## TEXT SHOWN

What were your sources of inspiration for both the novel and the movie, and is any of it based on personal experiences?

 

I was inspired by stories of similar archetypes of the con man preacher, like Elmer Gantry. Also, watching preachers who would get away with outlandish fakery, and seeing friends of mine fall for it.I was incredulous at how people will believe anything. Brother Billy calls down gold dust he claims is from the golden streets of Heaven, when it is just gold glitter he bought from a craft store. That stunt was inspired by a real church in Northern California that did exactly that, and garnered thousands of followers who each pay thousands of dollars to attend the church's School of Supernatural Ministry in order to "get the gold dust."

 

I worked in my young adult years in the world of Pentecostal Christianity, which is a mixture of fakes and sincere believers. My time in that world of praying for the sick gave me the idea for a story that would contrast the fakes and the authentic. When Billy is alone in the church he admits he doesn't believe. His doubts stem from wondering why God would allow some of the bad things to happen to him as a boy. That came out of my own personal experience, brokenness, and doubts.

 

With religion being a central piece of Canaan Land, what can you tell us about your own religious beliefs (if that's not too personal a question)?

 

My personal beliefs are always in an ongoing state of flux, because I am constantly seeking to question and understand things better. I was raised Catholic, and that is certainly a part of my history, however, I had to really sort out the good and bad from that, because of the evils of pedophile priests and the bondage of guilt and shame. I love the art within Catholicism. One of my feature films, Sister Aimee (2008), was up for Best Film in Milan at a film festival, and while I was in Italy, I loved going to the Vatican Museum. I saw the Sistine Chapel, attended Mass at St. Peter's Basilica, and l saw Michelangelo's David sculpture in Florence. I love the reverence and art from Catholicism.The statues, stained glass, and paintings. I have good memories making my First Holy Communion, and praying the rosary with my mother as a boy.

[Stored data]

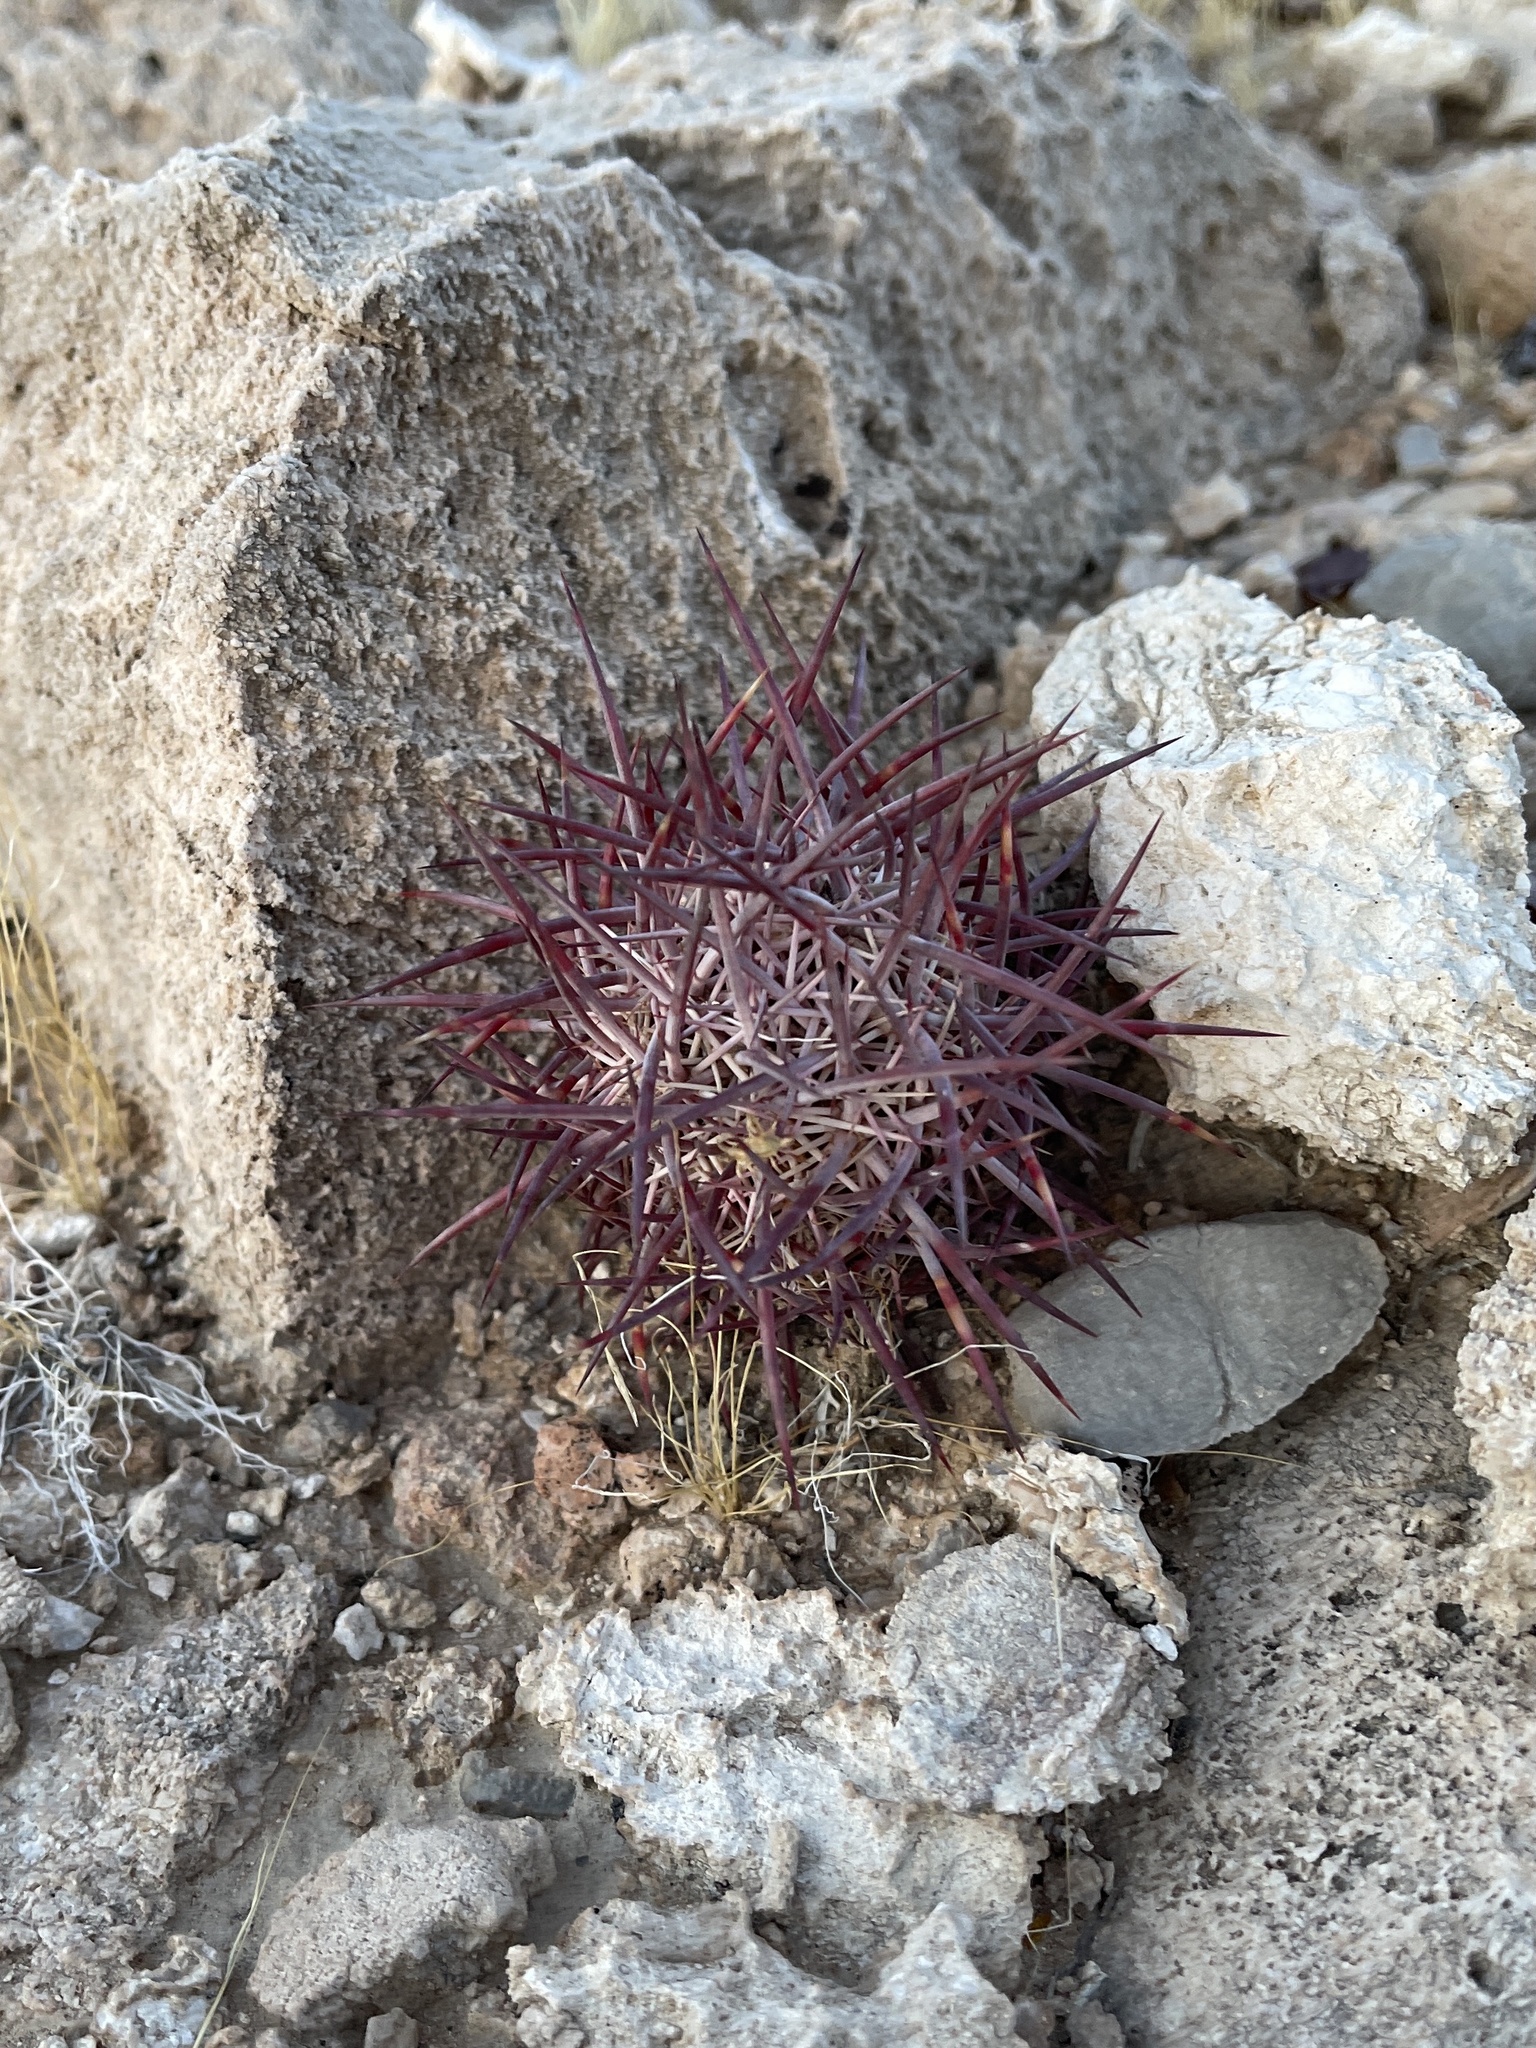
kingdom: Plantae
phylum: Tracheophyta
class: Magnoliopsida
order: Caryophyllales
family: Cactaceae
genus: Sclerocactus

---

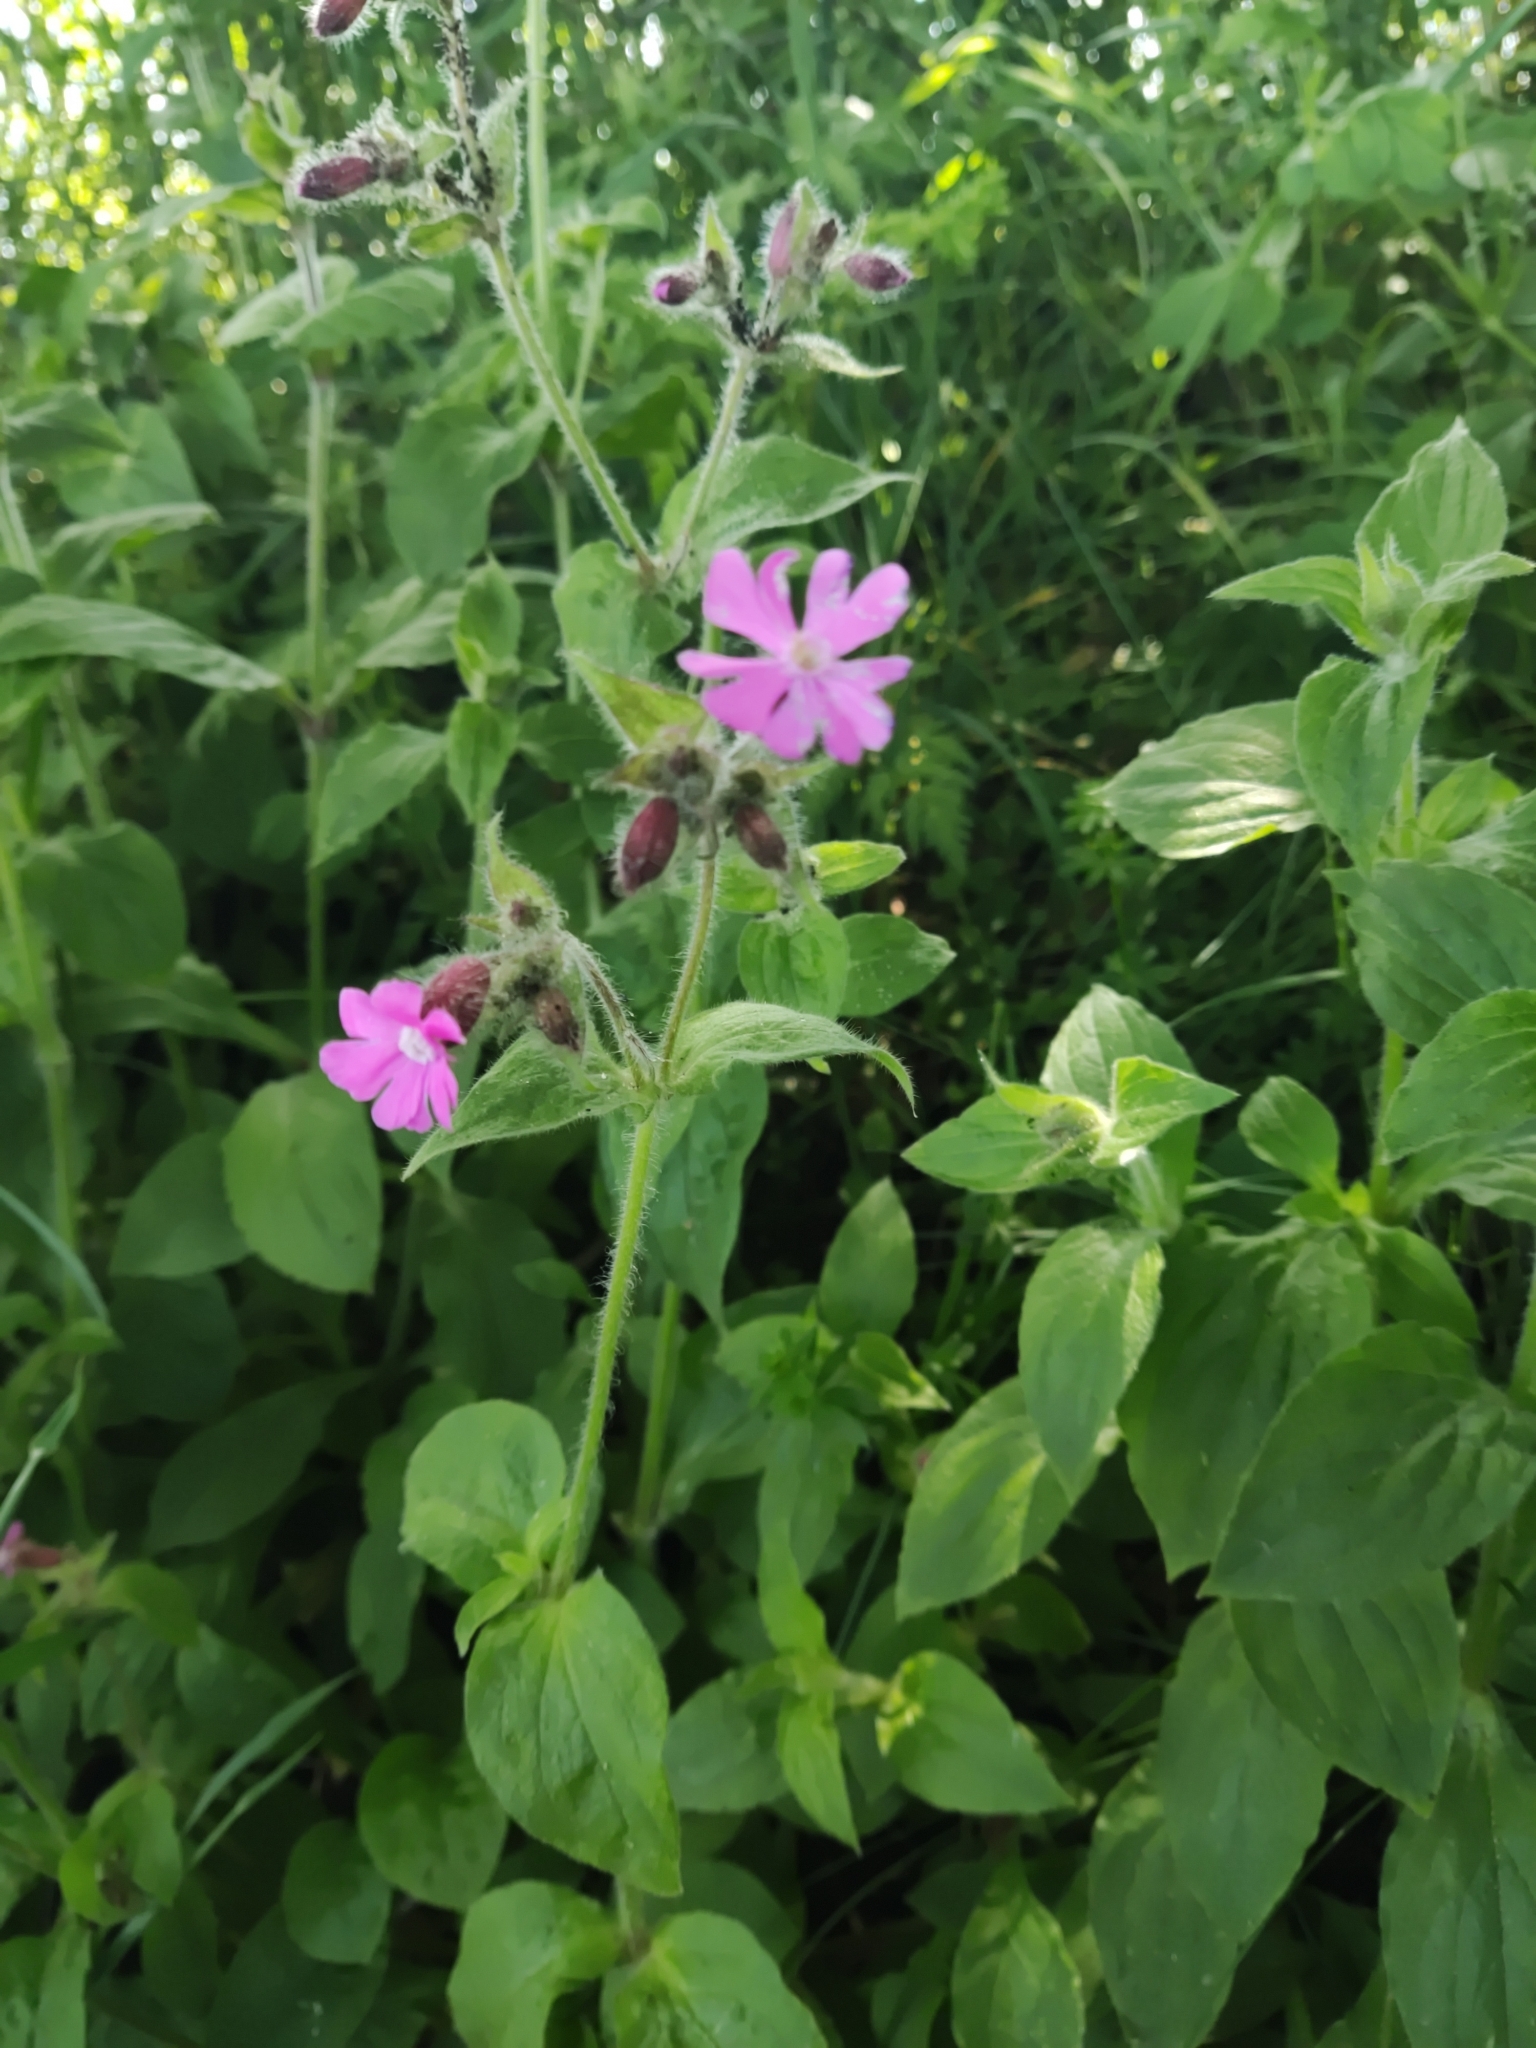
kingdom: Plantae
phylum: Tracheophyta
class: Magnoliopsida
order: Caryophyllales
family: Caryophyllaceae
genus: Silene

## WRITTEN TASKS
[1] Edit the interview from "I worked in" through "brokenness, and doubts.", changing "brokenness" to "heartbreak", and give the result.
[2] Please answer these questions from the interview:
(a) Where was the real church that inspired the gold dust stunt?
(b) In what religion was the speaker raised?
(c) Which of the speaker's feature films was up for Best Film in Milan?
[3] From the interview, list every site or artwork the speaker says they visited, saw or attended Mass at in Italy.

## FINAL ANSWERS
[1]
I worked in my young adult years in the world of Pentecostal Christianity, which is a mixture of fakes and sincere believers. My time in that world of praying for the sick gave me the idea for a story that would contrast the fakes and the authentic. When Billy is alone in the church he admits he doesn't believe. His doubts stem from wondering why God would allow some of the bad things to happen to him as a boy. That came out of my own personal experience, heartbreak, and doubts.

[2]
(a) Northern California
(b) Catholic
(c) Sister Aimee (2008)

[3]
Vatican Museum
Sistine Chapel
St. Peter's Basilica
Michelangelo's David sculpture in Florence